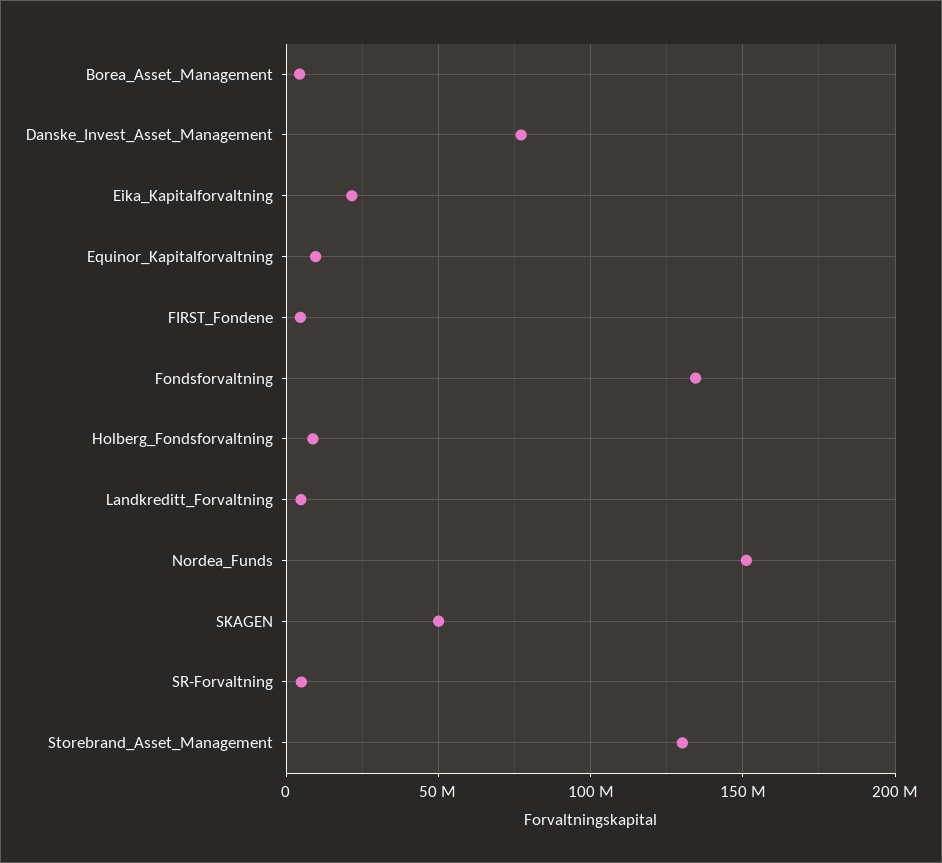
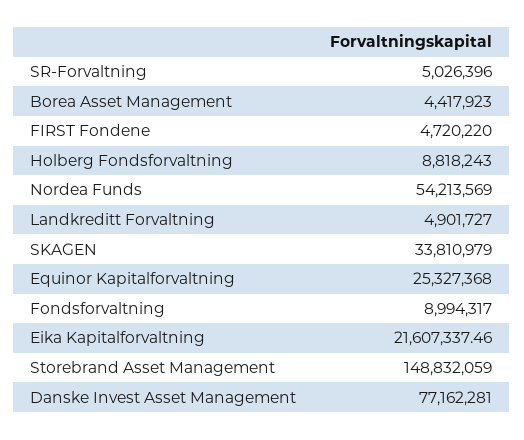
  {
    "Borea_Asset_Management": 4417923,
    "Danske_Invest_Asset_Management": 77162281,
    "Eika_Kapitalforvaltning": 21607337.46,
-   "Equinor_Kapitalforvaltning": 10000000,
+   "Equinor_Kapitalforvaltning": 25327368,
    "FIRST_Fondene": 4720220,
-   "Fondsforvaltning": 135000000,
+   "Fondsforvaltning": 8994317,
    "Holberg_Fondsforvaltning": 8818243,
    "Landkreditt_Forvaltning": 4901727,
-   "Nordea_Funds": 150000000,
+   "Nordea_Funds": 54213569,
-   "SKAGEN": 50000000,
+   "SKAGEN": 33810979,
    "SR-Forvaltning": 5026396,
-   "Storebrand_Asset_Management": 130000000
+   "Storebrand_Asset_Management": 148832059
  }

◆ ◆ ◆

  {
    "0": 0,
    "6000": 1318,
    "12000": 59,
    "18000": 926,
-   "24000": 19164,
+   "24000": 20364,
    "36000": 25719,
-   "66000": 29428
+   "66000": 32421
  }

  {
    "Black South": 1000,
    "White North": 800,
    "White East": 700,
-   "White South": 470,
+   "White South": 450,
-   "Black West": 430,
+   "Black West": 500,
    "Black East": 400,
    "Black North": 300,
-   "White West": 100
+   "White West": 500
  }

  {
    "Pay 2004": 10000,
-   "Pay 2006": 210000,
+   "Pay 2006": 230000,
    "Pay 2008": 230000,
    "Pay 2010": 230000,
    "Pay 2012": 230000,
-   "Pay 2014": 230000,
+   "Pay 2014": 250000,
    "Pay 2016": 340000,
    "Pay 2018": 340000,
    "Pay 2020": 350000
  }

◆ ◆ ◆

Exercise objective – Answer with one number: how many lines in the listing hold "Black".

Problem solution – 5